Theorem 5.5.11 in Durrett says: "If $p$ is irreducible and has stationary distribution $\pi$, then $\pi(x)=\frac{1}{E_x[T_x]}$." Here $T_x$ is the first positive time the Markov chain visits state $x$, so $E_x[T_x]$ is the expected time to return to state $x$ starting in state $x$. This would imply that the stationary distribution $\pi$ is unique.

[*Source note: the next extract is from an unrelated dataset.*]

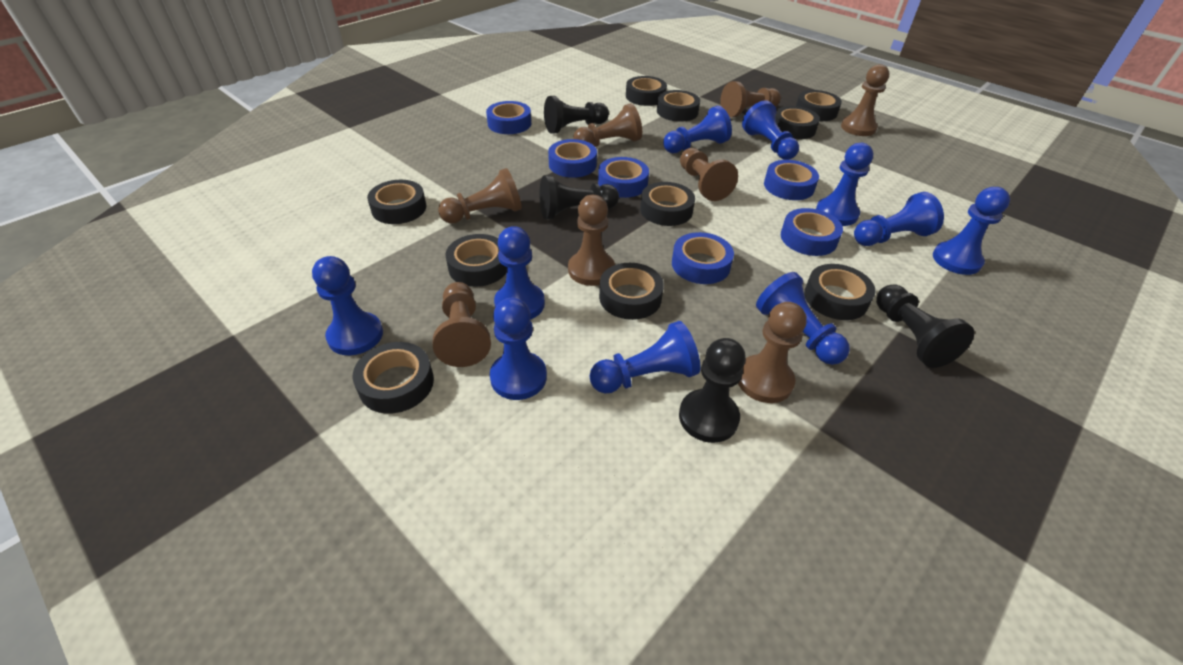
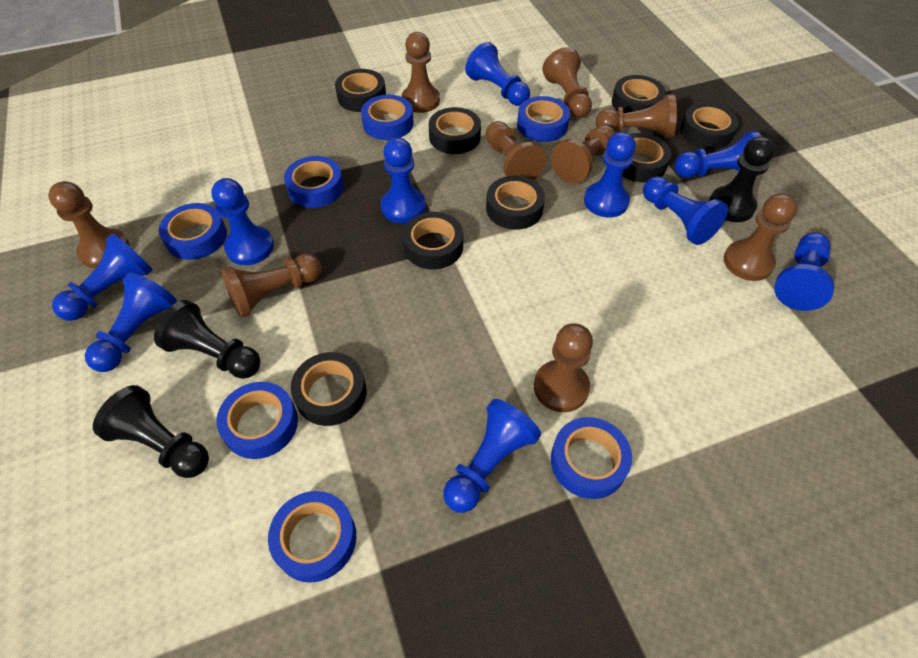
black pawn: [540,175,619,219] [544,96,609,134] [679,338,746,443] [876,284,974,368] = 4 -> [93,385,209,478] [154,300,261,379] [709,136,775,222] = 3
black tape: [353,342,434,414] [367,180,426,224] [445,234,507,287] [599,263,664,320] [626,76,667,106] [640,182,695,226] [657,90,700,122] [775,106,820,139] [796,90,842,121] [804,264,876,320] = 10 -> [291,352,367,426] [335,69,386,112] [402,212,463,269] [429,107,481,154] [486,176,545,230] [612,75,666,113] [623,133,671,182] [680,103,739,149] = 8
blue tape: [486,101,531,134] [548,139,597,178] [598,157,649,198] [672,232,734,284] [764,160,819,200] [781,208,843,256] = 6 -> [159,203,227,260] [216,382,298,459] [268,491,356,583] [284,156,344,208] [361,95,414,140] [517,96,570,142] [551,417,632,499] = 7
brown pawn: [433,282,491,367] [438,168,522,224] [568,195,615,286] [573,103,642,147] [680,148,738,201] [720,81,781,117] [738,302,807,403] [841,64,889,136] = 8 -> [48,181,129,269] [221,254,322,318] [401,32,440,113] [486,121,546,181] [534,323,593,412] [542,47,592,118] [551,125,615,184] [596,94,677,138] [724,193,798,281] = 9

However, I noticed the proof of this theorem cites Theorem 5.5.9, which says "If $p$ is irreducible and recurrent (i.e., all states are) then the stationary measure is unique up to constant multiples." So is the recurrence assumption also necessary for Theorem 5.5.11?
I believe I have a counterexample if we do not add that assumption. Equation 5.6.1 says that $$\frac{1}{n}\sum_{m=1}^n p^m(x,y) \to \frac{\rho_{xy}}{E_y[T_y]} \text{ as } n \to \infty$$ where $\rho_{xy}=P_x(T_y<\infty)$. I used this to show that $\pi_x(y):=\frac{\rho_{xy}}{E_y[T_y]}$ defines a stationary distribution for every $x$.* Since $\rho_{xy}$ is not necessarily $1$, even when $p$ is irreducible, I believe this provides a counterexample to Theorem 5.5.11 unless we add the assumption that $p$ is recurrent. Is this correct?
*I have concerns about this step. It seems obviously false for, e.g., simple random walk in on $\mathbb{Z}^2$ where $E_y[T_y]=\infty$ for all $y$, so $\pi_x(y)=0$ for all $x$. My proof is as follows:
\begin{align*} \sum_x \pi_z(x)p(x,y) &= \sum_x \lim_{n\to \infty} \frac{1}{n}\sum_{m=1}^n p^m(z,x) p(x,y)\\ &=\lim_{n \to \infty} \frac{1}{n}\sum_{m=1}^n \sum_x p^m(z,x)p(x,y)\\ &=\lim_{n\to \infty} \frac{1}{n} \sum_{m=1}^n p^{m+1}(z,y)\\ &=\lim_{n \to \infty} \frac{1}{n}\sum_{m=1}^n p^m(z,y)\\ &=\pi_z(y). \end{align*} This proves $\pi_z(\cdot)$ is stationary. To prove it sums to $1$, note for all $n$: $$\sum_x \frac{1}{n} \sum_{m=1}^n p^m(z,x) = \frac{1}{n} \sum_{m=1}^n \sum_x p^m(z,x) = 1$$ so, \begin{align*} \sum_x \pi_z(x)&=\sum_x \lim_{n\to \infty} \frac{1}{n}\sum_{m=1}^n p^m(z,x)\\ &=\lim_{n\to \infty} \sum_x \frac{1}{n}\sum_{m=1}^n p^m(z,x)\\ &=\lim_{n\to \infty} 1\\ &=1. \end{align*}